For my second postdoc, I decided to work on more tractable neuronal systems, whose influence on behavior can be more easily read out. This brought me back to the cerebellum, but this time at the systems level. I did my second postdoc in the team of Clément Léna and Daniela Popa at the IBENS, between 2012 and 2017. While continuing to exploit my new skills in optogenetics through a number of collaborations, I started studying how vestibulo-cerebellar Purkinje cells (the output neurons of the vestibulo-cerebellum) encode head movements, with a talented PhD student called Matthieu Tihy. Believe it or not, no one (to our knowledge) had recorded previously the activity of vestibular neurons in animals that were totally free to move, although self-motion is the situation that activates vestibular organs in 99% of our life. To track the parameters of head movements in these animals, we equipped them with small inertial sensors such as the ones found in smartphones ; these sensors measure exactly the same parameters as vestibular organs, namely head’s acceleration and angular velocity.
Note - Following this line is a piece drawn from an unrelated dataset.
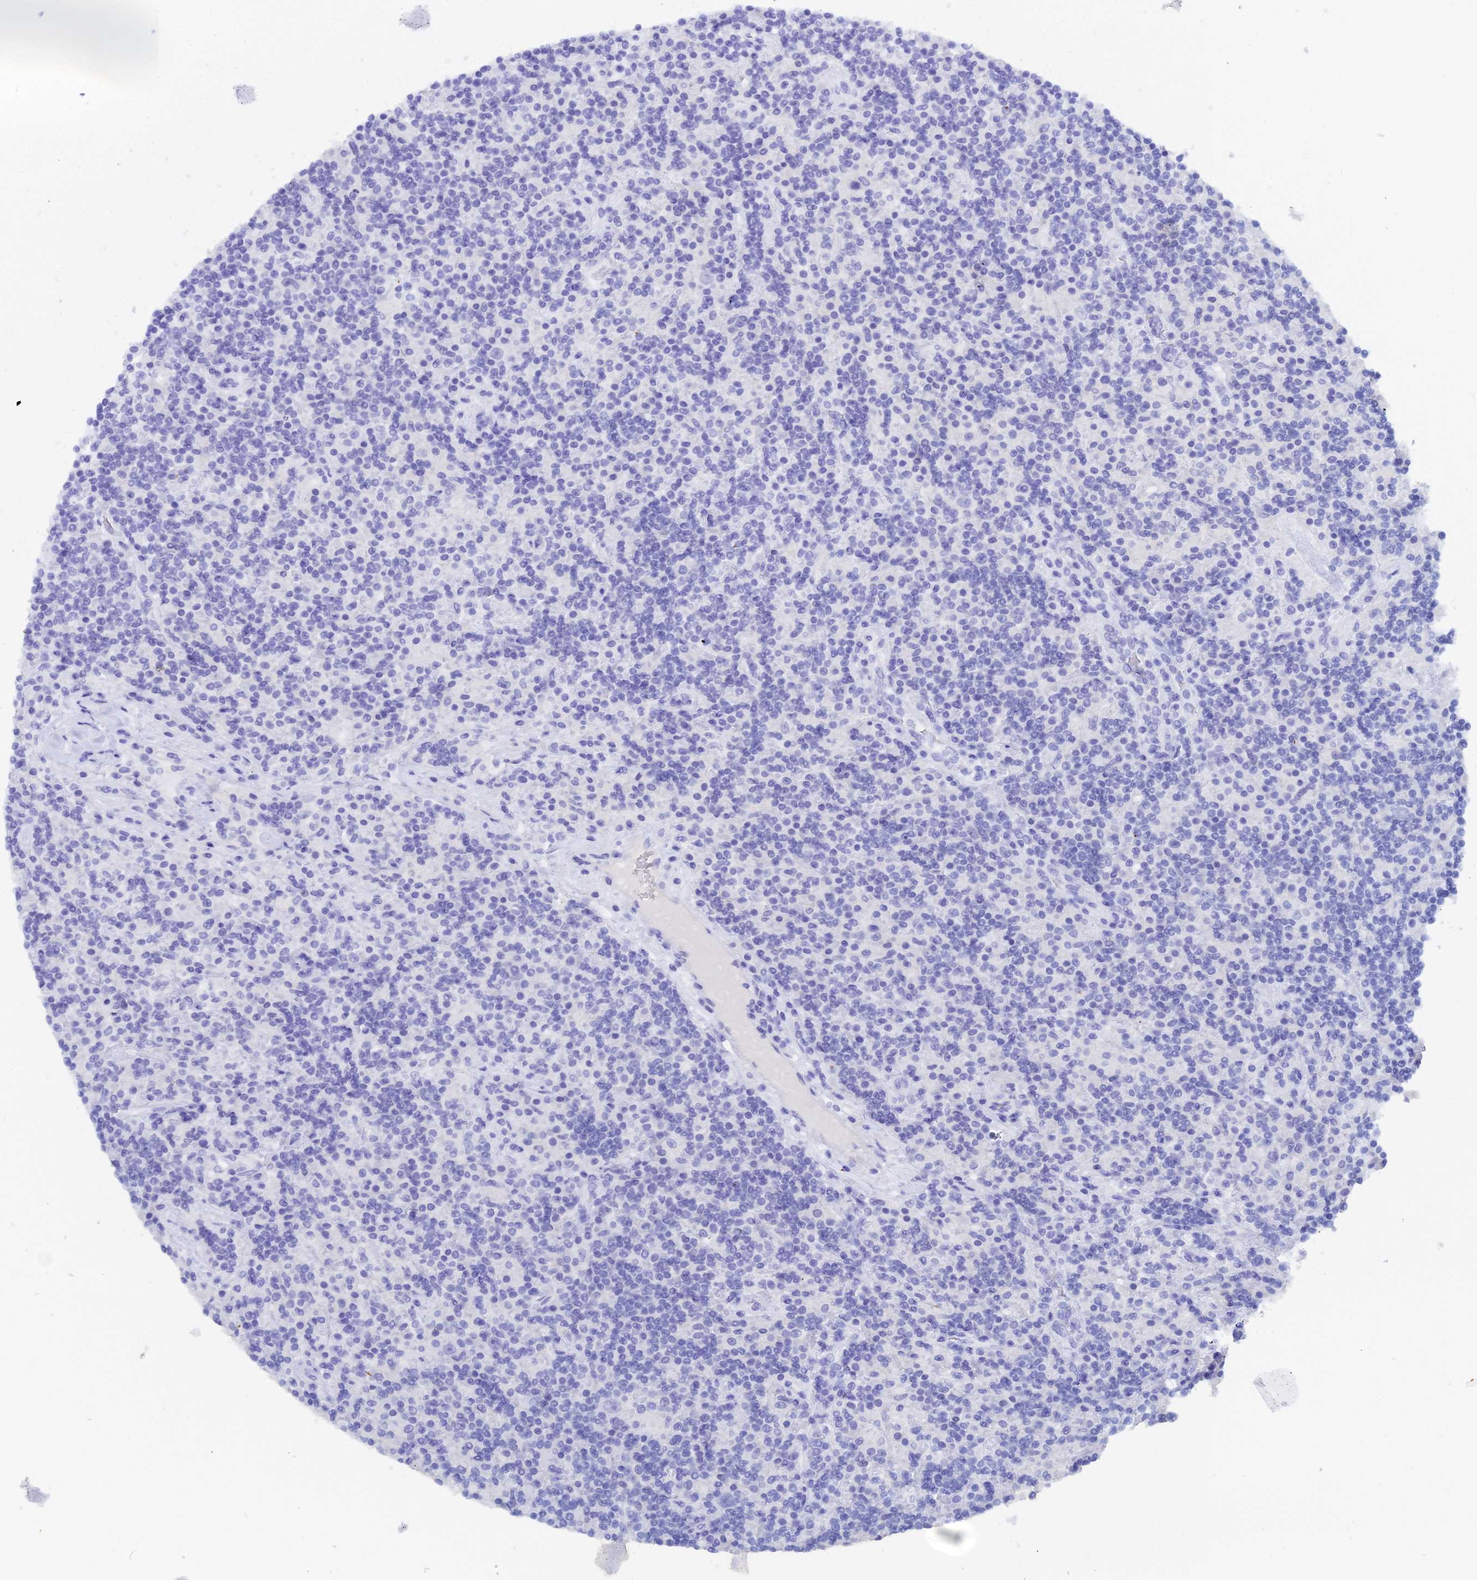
{"staining": {"intensity": "negative", "quantity": "none", "location": "none"}, "tissue": "lymphoma", "cell_type": "Tumor cells", "image_type": "cancer", "snomed": [{"axis": "morphology", "description": "Hodgkin's disease, NOS"}, {"axis": "topography", "description": "Lymph node"}], "caption": "The histopathology image reveals no significant staining in tumor cells of lymphoma.", "gene": "REG1A", "patient": {"sex": "male", "age": 70}}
This paradigm allowed us to show that the output of the vestibulo-cerebellum contains a fused representation of gravitational acceleration and angular velocity ; in some cases, this representation is tuned in such a way that it encodes how the head rotates about an “external” axis (defined in the Earth reference frame) [4] ; this computation might be essential for the function of downstream neuronal structures, such as the ones that encode head direction (the so-called “head direction” neurons).

I was appointed Chargé de recherche at the CNRS on October 2017, in the team of Clément Léna and Daniela Popa. My work will be focused on the cerebellar computations that transform self-generated inputs, in particular vestibular inputs, into signals that can be used for spatial orientation and navigation. I will also study vestibulo-postural functions in a mouse line exhibiting a point mutation that causes idiopathic scoliosis (IS) in humans. In parallel, I will continue to work on the development of miniature inertial sensing devices for rodents [5] ; I believe that these devices can bring behavioral studies to a new level of precision by enabling the automatic detection and scoring of a great number of behaviors in rodents. I’m convinced that knowledge is only great when it is shared, so I will remain an advocate for open science and collaboration.